Friday, 16 October 2015

World Bread Day 2015: Barm Brack

World Bread Day 2015 (October 16)It's that time of the year again for the World Bread Day to celebrate anything to do with breads in the food blogging world. Zorra of Kochtopf as usual is ably hosting this fine blogging event.

I always loved fruited breads like tea breads/cakes, fruit loafs, etc. Toast them lightly then slather with butter and scoff down with some Earl Grey tea - yum! So what better way to try making a fruited bread than baking the Irish Barm Brack. The timing is quite right, too. For it is also traditionally served during Halloween.
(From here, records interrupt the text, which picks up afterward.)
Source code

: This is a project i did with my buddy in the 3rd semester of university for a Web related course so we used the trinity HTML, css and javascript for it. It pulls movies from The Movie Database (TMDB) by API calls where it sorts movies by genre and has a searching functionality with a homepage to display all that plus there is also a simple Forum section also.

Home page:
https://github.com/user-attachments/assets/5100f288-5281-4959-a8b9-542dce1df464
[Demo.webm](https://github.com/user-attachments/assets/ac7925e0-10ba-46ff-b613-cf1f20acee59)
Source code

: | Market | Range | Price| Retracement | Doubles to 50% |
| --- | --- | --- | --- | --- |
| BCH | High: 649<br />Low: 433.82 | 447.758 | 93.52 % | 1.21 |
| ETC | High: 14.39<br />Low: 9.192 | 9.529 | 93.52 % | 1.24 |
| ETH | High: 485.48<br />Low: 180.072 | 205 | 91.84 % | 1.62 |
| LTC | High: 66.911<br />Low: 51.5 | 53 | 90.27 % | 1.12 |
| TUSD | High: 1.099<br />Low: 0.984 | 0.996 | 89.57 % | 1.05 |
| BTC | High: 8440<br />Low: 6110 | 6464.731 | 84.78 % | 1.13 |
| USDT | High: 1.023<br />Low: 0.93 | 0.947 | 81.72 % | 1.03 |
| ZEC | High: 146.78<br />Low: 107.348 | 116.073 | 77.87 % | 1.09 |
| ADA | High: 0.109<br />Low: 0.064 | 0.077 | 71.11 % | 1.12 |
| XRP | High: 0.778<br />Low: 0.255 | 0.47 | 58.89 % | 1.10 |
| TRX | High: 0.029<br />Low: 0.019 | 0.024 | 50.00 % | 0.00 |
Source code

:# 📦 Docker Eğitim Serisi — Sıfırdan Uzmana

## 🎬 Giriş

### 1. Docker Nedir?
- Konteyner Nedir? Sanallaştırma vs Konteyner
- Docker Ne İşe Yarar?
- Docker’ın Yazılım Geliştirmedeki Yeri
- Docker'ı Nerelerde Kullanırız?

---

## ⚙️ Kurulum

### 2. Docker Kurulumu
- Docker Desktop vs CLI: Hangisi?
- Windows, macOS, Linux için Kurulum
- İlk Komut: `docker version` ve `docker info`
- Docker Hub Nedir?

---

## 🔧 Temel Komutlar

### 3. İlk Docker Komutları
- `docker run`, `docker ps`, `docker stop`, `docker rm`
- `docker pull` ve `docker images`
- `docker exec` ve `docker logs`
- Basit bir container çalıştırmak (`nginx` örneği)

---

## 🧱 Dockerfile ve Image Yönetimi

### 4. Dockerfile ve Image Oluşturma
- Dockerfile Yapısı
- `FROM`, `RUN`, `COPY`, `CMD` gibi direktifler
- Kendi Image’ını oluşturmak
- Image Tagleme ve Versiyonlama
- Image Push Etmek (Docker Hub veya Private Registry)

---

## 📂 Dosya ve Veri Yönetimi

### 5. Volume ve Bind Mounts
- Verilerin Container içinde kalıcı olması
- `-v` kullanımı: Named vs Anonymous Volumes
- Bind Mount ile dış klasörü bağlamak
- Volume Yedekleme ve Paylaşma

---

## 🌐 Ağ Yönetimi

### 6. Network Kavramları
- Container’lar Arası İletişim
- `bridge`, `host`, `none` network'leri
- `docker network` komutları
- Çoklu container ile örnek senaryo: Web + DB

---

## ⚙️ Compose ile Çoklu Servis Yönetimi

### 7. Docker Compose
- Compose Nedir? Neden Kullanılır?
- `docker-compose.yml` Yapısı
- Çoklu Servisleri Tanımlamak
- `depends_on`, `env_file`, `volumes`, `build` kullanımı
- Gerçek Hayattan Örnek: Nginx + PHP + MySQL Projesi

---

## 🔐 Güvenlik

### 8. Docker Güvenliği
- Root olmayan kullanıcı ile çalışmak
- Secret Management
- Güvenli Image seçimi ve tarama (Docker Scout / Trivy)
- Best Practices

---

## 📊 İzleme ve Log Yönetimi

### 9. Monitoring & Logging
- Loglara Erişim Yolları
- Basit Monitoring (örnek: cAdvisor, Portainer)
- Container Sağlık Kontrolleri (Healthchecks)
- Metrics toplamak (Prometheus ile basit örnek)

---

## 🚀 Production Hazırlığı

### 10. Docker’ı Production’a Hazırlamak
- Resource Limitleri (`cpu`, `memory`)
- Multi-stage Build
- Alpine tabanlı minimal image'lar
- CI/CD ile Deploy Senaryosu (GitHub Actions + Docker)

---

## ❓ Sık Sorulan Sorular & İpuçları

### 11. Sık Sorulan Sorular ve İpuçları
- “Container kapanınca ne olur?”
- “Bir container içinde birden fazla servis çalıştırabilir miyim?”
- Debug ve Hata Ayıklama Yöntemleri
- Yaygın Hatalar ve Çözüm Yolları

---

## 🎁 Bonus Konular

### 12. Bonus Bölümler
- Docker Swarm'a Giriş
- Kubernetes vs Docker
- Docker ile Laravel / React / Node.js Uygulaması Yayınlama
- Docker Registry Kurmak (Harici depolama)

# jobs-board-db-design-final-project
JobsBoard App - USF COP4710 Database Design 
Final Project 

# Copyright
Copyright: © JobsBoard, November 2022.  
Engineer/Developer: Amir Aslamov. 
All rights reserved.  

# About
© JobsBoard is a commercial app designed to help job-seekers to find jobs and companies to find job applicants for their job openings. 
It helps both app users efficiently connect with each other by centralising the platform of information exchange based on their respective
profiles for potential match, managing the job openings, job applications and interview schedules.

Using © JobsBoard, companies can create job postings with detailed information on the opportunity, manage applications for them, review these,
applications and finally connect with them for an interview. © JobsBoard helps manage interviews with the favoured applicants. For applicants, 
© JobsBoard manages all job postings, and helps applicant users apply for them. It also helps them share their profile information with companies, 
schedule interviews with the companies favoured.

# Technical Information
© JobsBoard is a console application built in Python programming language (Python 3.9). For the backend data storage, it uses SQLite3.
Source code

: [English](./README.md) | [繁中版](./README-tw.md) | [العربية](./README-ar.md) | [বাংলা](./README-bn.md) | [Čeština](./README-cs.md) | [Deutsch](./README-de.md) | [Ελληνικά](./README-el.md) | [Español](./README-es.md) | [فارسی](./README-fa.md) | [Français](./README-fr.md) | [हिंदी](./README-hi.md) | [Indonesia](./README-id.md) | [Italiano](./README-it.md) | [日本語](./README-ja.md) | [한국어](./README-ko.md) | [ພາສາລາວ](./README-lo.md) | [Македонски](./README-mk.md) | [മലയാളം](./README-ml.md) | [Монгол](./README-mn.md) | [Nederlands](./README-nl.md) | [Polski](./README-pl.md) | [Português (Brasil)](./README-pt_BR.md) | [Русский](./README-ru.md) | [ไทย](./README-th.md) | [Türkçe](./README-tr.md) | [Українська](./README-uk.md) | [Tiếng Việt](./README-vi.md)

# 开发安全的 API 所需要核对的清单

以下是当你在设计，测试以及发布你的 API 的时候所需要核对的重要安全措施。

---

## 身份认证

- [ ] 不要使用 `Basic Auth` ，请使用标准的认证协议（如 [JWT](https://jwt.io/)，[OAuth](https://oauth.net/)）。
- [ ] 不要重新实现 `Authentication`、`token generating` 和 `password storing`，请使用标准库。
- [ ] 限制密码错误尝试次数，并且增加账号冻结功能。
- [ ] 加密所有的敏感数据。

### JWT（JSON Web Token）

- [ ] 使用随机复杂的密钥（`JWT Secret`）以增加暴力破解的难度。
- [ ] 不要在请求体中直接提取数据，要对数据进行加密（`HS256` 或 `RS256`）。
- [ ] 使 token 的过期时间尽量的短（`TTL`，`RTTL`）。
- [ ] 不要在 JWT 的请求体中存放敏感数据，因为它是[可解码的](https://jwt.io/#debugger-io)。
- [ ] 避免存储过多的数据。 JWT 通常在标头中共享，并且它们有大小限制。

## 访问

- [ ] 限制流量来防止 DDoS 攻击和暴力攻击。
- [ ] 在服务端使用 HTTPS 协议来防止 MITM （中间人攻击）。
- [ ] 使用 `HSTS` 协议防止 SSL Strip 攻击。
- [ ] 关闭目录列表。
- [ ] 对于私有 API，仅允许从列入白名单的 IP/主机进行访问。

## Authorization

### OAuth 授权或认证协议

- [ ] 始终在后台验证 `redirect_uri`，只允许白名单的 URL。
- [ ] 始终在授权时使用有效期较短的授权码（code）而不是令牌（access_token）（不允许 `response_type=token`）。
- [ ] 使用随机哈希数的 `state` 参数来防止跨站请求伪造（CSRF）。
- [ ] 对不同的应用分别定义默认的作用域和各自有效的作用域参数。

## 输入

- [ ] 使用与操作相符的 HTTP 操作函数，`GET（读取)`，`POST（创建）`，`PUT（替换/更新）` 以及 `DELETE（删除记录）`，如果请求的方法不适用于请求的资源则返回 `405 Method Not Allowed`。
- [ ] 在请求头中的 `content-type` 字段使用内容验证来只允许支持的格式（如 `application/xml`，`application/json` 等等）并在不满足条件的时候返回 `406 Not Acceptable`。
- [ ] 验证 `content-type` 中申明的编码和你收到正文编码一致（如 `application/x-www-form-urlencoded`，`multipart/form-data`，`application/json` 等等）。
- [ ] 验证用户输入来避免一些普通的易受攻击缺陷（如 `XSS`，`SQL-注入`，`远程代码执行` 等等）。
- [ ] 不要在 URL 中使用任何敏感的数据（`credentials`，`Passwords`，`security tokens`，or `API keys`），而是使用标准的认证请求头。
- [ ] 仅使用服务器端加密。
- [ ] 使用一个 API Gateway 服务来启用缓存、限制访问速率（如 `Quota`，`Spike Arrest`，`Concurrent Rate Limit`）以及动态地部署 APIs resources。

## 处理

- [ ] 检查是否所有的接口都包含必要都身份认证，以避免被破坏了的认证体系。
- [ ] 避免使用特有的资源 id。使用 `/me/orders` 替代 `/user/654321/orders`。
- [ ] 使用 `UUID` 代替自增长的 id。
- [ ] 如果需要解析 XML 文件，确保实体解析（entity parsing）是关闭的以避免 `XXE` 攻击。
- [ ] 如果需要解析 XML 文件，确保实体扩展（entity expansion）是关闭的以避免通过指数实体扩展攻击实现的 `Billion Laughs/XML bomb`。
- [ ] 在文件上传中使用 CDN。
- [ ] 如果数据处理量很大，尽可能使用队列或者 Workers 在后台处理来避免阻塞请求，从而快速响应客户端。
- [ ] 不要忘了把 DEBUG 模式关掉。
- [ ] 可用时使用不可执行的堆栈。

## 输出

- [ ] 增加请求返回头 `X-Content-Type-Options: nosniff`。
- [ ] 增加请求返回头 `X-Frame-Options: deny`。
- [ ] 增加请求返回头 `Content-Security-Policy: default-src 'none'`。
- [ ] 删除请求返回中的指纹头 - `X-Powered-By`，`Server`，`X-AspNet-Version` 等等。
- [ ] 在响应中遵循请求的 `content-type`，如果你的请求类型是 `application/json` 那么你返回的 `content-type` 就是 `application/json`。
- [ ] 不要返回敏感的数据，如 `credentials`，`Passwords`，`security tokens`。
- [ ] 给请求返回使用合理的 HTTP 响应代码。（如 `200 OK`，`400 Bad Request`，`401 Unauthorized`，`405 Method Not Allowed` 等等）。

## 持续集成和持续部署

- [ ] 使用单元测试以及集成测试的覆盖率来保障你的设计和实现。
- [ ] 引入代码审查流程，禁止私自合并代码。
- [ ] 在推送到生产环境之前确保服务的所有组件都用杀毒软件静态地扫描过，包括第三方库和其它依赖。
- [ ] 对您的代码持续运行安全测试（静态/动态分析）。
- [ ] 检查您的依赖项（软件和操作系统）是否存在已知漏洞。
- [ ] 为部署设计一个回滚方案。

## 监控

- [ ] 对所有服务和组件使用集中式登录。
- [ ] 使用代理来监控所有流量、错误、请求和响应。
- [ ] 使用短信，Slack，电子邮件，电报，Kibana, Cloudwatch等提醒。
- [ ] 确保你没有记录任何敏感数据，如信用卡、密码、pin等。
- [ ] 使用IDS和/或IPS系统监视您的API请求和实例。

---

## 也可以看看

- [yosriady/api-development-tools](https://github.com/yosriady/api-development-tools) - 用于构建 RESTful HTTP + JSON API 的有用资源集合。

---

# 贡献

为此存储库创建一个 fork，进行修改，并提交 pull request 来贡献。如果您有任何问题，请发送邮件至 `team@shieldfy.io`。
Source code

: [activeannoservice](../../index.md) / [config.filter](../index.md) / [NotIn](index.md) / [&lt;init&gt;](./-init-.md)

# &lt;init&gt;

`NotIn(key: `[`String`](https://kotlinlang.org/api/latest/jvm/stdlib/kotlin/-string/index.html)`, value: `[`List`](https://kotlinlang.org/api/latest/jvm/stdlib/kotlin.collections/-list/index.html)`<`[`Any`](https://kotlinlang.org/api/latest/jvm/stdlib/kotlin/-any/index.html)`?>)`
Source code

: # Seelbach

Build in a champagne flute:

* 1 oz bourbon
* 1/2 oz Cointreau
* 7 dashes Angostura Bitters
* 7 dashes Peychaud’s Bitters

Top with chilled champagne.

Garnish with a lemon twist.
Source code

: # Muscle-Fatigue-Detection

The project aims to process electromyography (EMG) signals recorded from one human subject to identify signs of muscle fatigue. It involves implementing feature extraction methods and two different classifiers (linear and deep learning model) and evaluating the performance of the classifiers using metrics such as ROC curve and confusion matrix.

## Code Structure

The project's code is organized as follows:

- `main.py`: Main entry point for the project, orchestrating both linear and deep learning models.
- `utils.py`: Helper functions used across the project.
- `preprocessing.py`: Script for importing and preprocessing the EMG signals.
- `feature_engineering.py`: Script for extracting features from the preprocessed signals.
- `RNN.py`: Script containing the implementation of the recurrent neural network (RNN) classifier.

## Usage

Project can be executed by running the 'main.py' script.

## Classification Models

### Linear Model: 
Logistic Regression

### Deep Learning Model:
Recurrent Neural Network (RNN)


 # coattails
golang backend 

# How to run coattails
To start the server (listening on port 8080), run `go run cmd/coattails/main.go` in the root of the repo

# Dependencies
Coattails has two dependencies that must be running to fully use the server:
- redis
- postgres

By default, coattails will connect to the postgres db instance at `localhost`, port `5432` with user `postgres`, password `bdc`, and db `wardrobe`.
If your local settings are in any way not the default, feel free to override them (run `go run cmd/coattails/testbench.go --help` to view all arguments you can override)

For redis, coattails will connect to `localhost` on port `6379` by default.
I first had Barm Brack when an Irish family friend gifted us with one. It was the dark variety but packed chock-a-block full of fruits. Oh wow, it was a great introduction to this wonderful tea-time bread.

Barm Brack

Sue Lawrence's Book of Baking provided me with a workable recipe with the help of my trusted Panasonic bread machine.

Barm Brack

Barm Brack

500 g  strong white flour (or bread flour)
1/8 tsp ground nutmeg
1 tsp ground mixed spice
7 g  sachet of easy-blend dried yeast
1 tsp fine sea salt
50 g  [scant 1/4 cup] unsalted butter
50 g nbsp;[1/4 cup] caster sugar
150 g  [1 cup] currants
50 g  [1/3 cup] dried mixed peel
50 g  [1/3 cup] sultanas
300 ml  [1 1/4 cups] tepid milk

1 Tbsp sugar
1 Tbsp water

  1. Hand Method:
    • Combine the flour, yeast, spices, and salt in a bowl. Rub in the butter.
    • Stir in the sugar and dried fruits; then the milk.
    • Once combined, turn out on a floured surface and knead for about 10 minutes until smooth.
    • Place in an oiled bowl, invert dough so that the top is oiled. Cover with cling film and let rise in a warm place for 2-3 hours.
  2. Bread Machine Method:
    • Put all ingredients according to the bread machine instruction and set to dough setting.
  3. Butter a 20 cm/8 inch baking pan. Punch down dough and shape into a round to fit into the prepared pan. Cover with greased cling film and let rise in a warm place for another hour.
  4. Preheat oven to 220°C/fan 200°C/425°F/gas mark 7. Bake the bread for 15 minutes, then lower temperature to 200°C/fan 180°C/400°F. Bake for a further 30-35 minutes. Cover loosely with foil in the last 15 minutes. It is cooked when it sounds hollow when tapped at the bottom.
  5. While it is baking, make the glaze - boil the water in a small saucepan; add the sugar and cook on low heat until dissolved. Brush the syrup glaze on top of the bread and return to the oven for 2 minutes.
  6. Remove from baking pan and cool completely on a wire rack before slicing.


zorra said...

I did not know about this Irish bread. Thank you for sharing and thanks for participating in World Bread Day!

celia kusinera said...

It's always a pleasure to participate, Zorra. I hope you would continue this tradition every year.